I like dusk, when everyone’s gone home and I can air-dry on the big, flat stone by the shore, arms and legs finally long and relaxed and folding at what angles they will, my spine and muscles creaking like wood after a long day of keeping everything straight and upright. Sometimes the goats come to visit. They’re only interested in whether I have food or ear scratchings for them. To the goats, all people are equal, except for those who have treats. Sometimes the birds come here too, alighting on the rocks to preen their plumes, compound eyes iridescent in the twilight. I try not to notice them, but unless Oksakka is up to muffle the higher-pitched noise, the insistent buzzing twitches of their wings are impossible to ignore. More than two or three and they start warbling among themselves, eerily like human song, and I leave.
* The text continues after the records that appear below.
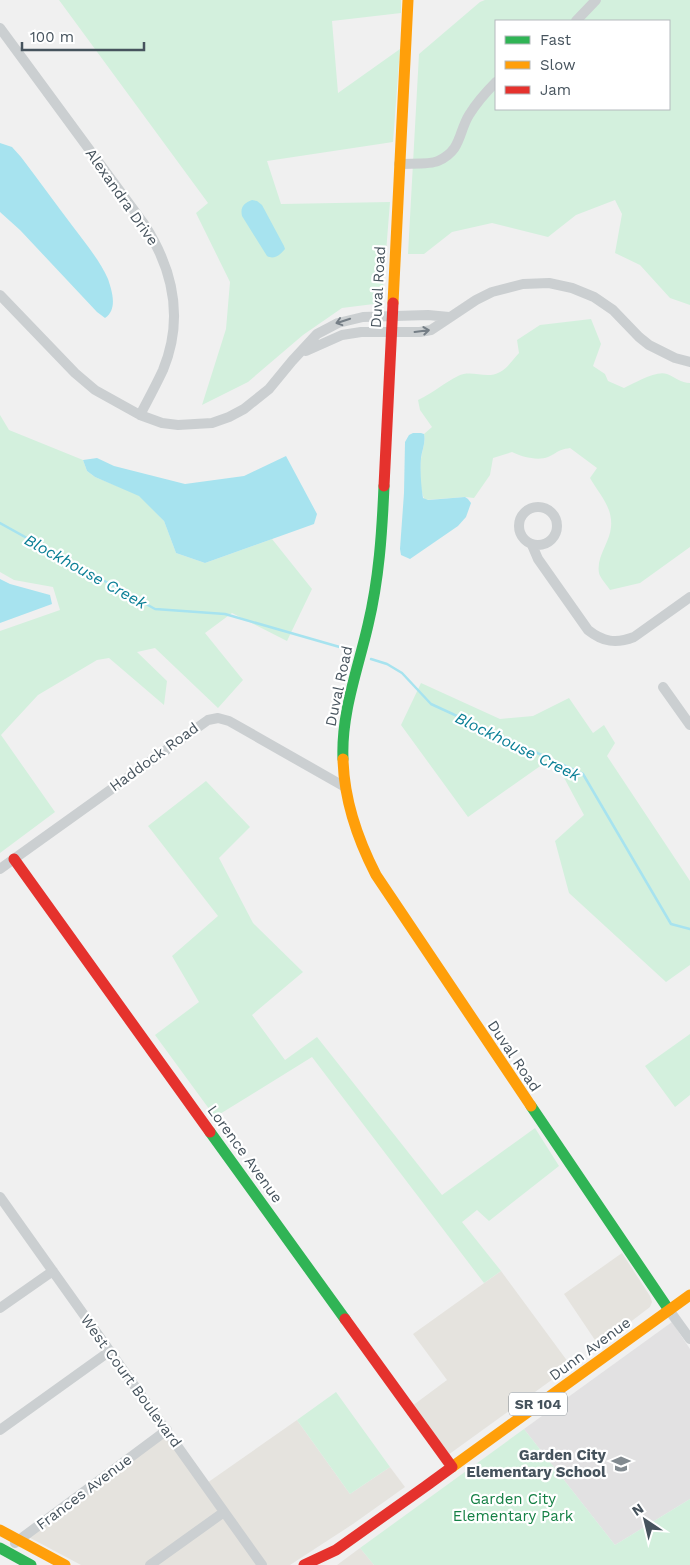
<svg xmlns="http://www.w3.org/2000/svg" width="690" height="1565" viewBox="0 0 690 1565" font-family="'Work Sans',sans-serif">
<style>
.commercial{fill:#e5e3de}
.education{fill:#e2e1e2}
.green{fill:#d3f0dd;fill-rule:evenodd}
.water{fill:#a7e3ef}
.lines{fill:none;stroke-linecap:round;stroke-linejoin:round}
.stream{stroke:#a7e3ef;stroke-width:2.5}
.street{stroke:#cbcfd1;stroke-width:10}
.fast{stroke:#30b455;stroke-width:11}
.slow{stroke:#ff9f0a;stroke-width:11}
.jam{stroke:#e5322d;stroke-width:11}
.oneway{stroke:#757e86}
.labels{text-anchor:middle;stroke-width:4.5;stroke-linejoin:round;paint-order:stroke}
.shield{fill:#fff;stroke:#7e878e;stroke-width:1}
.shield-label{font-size:14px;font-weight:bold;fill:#46535d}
.street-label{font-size:15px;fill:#46535d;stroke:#fff}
.poi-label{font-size:15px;font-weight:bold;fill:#46535d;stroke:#fff;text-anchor:end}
.park-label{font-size:15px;fill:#158045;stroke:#fff}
.water-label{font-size:16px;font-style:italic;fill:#0a7f96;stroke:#fff}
</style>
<rect width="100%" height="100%" fill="#f0f0f0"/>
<path class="commercial" d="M622,1253L650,1296L652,1302L650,1307L599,1346L564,1294Z
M501,1271L571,1366L448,1455L412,1406L447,1380L413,1334Z
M297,1420L350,1494L390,1467L405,1487L353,1524L290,1565H81L21,1533L167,1426L207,1483Z
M360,1548L374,1565H337Z"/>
<path class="education" d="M672,1322L690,1349V1499L615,1545L524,1429Z"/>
<path class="green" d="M59,0H401V13L332,21L338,93L400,49L393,142L267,161L281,204L390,202L382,303L342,308L303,335L248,382L202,405L226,329L230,282L196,213L208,203Z
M485,0H690V305L670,298L640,265L615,253L622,214L615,200L576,215L548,237L492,223L452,232L424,254H408L419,54L480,2ZM496,21H669V109H496Z
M591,319L601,344L593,366L605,374L608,381L624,388C635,383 656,370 667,374C675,377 681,383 690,383V547L640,583L610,590C607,585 600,578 599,573C596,557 610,542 611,527C613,507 599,494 590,478L597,468L570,448C556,450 558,453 548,457C538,461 522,457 512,452L493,458L490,475L474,498L465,497L425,500C419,490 420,470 421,459C422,450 426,442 424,434L432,427L420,410L418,400C433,393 444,383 458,376C472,369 486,380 500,372C507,369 513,359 519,353L517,340L540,325Z
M0,415L9,430L83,460L87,471L95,477L139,495L164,521L176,553L205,563L272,539L312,589L287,641L232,613L205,633L243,680L218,708L155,648L137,652L167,681L164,705L109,658L97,660L38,695L1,735L55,812L0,853V631L60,610L53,587L14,580L0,572Z
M421,683L500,719L533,716L569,698L593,733L604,725L615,743L607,756L690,881V965L666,982L569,893L555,841L584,815L553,757L468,817L401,725Z
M206,781L250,827L219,858L253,923L303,972L252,1015L285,1060L317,1037L442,1195L535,1128L559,1166L489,1221L477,1210L462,1222L501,1271L484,1283L312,1057L215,1117L155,1035L199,1002L172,956L218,916L148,826Z
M690,1034V1095L675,1107L645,1066Z
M336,1392L390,1467L350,1494L297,1420Z
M524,1429L615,1545L690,1499V1565H374L360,1548Z"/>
<path class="water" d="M0,143L12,147L21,157C39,181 56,204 74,228C86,244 100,261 108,279C112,291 118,309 105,318L97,312L20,230L0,212Z
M252,200L257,201L262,205L284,246L285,249C280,255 274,260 267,256L242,216C240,207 244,203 252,200Z
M413,433H421L424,434C426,442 422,450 421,458C420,471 421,486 423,498L428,500L465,497L468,499L471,503L466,517L458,526L410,559L401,555L400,549L404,493L405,442L409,435Z
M286,456L317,514L314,524L205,563L176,553L164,521L139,496L95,477L87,471L83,460L97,458L114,466L185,484L244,476Z
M0,579L10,584L50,595L52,604L0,623Z"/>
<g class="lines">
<path class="stream" d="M0,523L155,609L225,614L350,650
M371,659L387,664L402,673L431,704L583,774L671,924L690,929"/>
<path class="street" d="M576,21L596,0
M0,28L144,224C173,269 184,319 163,370C156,385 148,400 140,415
M399,164C409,163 429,165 438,161C462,150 458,133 469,115C477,102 486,92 496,82
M0,295L75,373L95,390L140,415L162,423L178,425L212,423L229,417L244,409L269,389L292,361L317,334L338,323L363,317L428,315L449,317
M306,351L342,335L361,332H420L431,330L476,300L492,292L523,284L549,283L572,288L594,297L613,310L639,337L649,345L675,358L690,362
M519 526a19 19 0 1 1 38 0a19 19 0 1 1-38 0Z
M532,545L538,559L588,630C603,642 616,644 634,637L690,597
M663,687L690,725
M0,869L208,720L218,718L229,721L345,787
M0,1197L262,1565
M0,1308L53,1271
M669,1310L690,1339
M0,1430L110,1351
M15,1543L167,1430
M150,1565L224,1512"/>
<path class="fast" d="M343,759C341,713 358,669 368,625C379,579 382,533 384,486
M531,1106L669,1310
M210,1132L345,1319
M0,1548L31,1565"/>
<path class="slow" d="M393,303L408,0
M343,759C344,801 357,838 376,875L531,1106
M452,1467L690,1295
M0,1530L65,1565"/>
<path class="jam" d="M384,486L393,303
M14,859L210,1132
M345,1319L452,1467L426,1486
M304,1565L336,1550L426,1486"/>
</g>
<defs><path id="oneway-shaft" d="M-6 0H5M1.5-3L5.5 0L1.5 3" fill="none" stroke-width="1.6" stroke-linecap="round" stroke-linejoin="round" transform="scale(1.25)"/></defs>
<g class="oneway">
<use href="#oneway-shaft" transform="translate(343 321) rotate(162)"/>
<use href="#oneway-shaft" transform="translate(422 331) rotate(-7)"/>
</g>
<defs>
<g id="school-bare" transform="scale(1.5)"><path d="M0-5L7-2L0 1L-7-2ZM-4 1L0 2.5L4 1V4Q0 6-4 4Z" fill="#828a90" stroke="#fff" stroke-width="2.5" paint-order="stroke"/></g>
</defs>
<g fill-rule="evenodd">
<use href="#school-bare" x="621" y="1464"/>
</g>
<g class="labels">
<rect class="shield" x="509" y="1392.5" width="58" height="23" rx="4"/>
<g class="shield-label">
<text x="538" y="1409">SR 104</text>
</g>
<g class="street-label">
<text transform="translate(122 197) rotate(55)" y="5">Alexandra Drive</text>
<text transform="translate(378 287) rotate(-87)" y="5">Duval Road</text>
<text transform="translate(339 686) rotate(-78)" y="5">Duval Road</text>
<text transform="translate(154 757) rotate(-36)" y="5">Haddock Road</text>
<text transform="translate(514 1056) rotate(56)" y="5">Duval Road</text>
<text transform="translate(245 1154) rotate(54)" y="5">Lorence Avenue</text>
<text transform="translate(590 1349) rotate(-36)" y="5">Dunn Avenue</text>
<text transform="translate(131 1381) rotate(54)" y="5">West Court Boulevard</text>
<text transform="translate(84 1492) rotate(-37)" y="5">Frances Avenue</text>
</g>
<g class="poi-label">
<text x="606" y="1460">Garden City<tspan x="606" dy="17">Elementary School</tspan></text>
</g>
<g class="park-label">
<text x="513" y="1504">Garden City<tspan x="513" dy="17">Elementary Park</tspan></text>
</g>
<g class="water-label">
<text transform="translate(86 571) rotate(29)" y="6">Blockhouse Creek</text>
<text transform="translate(518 746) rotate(26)" y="6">Blockhouse Creek</text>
</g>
</g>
<rect x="495" y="20" width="175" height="90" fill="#ffffff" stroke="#b5babe"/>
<rect x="505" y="36" width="25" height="8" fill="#30b455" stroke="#b5babe"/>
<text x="540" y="45" font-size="15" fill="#46535d">Fast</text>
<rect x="505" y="61" width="25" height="8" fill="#ff9f0a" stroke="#b5babe"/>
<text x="540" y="70" font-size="15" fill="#46535d">Slow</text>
<rect x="505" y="86" width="25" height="8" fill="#e5322d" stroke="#b5babe"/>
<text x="540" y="95" font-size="15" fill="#46535d">Jam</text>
<g transform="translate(645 1520) rotate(325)" stroke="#ffffff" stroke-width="4" paint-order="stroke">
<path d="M0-4L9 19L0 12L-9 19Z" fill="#46535d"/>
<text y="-8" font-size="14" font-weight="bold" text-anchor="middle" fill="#46535d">N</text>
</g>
<path d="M22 42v8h122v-8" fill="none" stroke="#46535d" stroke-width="2.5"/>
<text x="30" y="42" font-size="15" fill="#46535d" stroke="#ffffff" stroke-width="4" paint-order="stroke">100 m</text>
</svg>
Petr met me on the path up from the river. I was carrying a bundle of wet fabric strapped to my back; it was slow going because I’d brought too much and the extra weight made me swing heavy on my crutches.
He held out a hand. “Let me carry that for you, Aino.”
“No, thank you.” I moved past him.
He kept pace with me. “I’m just trying to be polite.”
I sneaked a glance at him, but it did seem that was what he wanted. I unstrapped my bundle. He took it and casually slung it over his shoulder. We walked in silence up the slope, him at a leisurely walk, me concentrating on the uphill effort, crutch-foot-foot-crutch.